Hand in hand with the “service” line, of course, is the rising tide of tuition fees. Because if universities are businesses, then it’s not really incumbent on governments to support them. And if the aim is to get as many customers/students into the system as possible, then it’s hard to blame the politicians for keeping well away from a potential financial sinkhole.

The “product” angle of course all sounds very well-intentioned and idealistic, but what it amounts to is society making a huge financial investment in its school-leavers – and a risky one at that. There’s absolutely no guarantee of successfully producing a competent graduand from a school-leaver, and if they drop out or drastically underperform then society’s financial investment has been wasted.

There’s no right answers here, of course. The upside to a “service” set-up is that it at least provides plenty of options (even if that brings in the risk of exploitative/parasitic behaviour); plus, if students are paying for their education, they’re probably more likely to give it serious thought and not enrol carelessly. The downside to a “product” system is that society’s investment could well be wasted.

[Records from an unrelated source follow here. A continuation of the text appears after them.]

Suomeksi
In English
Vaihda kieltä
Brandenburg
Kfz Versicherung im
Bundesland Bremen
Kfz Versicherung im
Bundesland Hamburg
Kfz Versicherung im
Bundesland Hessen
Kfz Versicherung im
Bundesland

Perhaps the great irony though is what countries currently best exemplify these rival philosophies. The UK, with a strongly hierarchical university system that would appear to be ideally suited to the “product” angle, has embraced the “service” line instead – tuition fees are rising, courses are multiplying, league table competition is intensifying. Conversely, Germany, with a much more egalitarian approach to its higher education system that would be a perfect foundation for education-as-industry, has instead gone more and more down the “product” route – no tuition fees!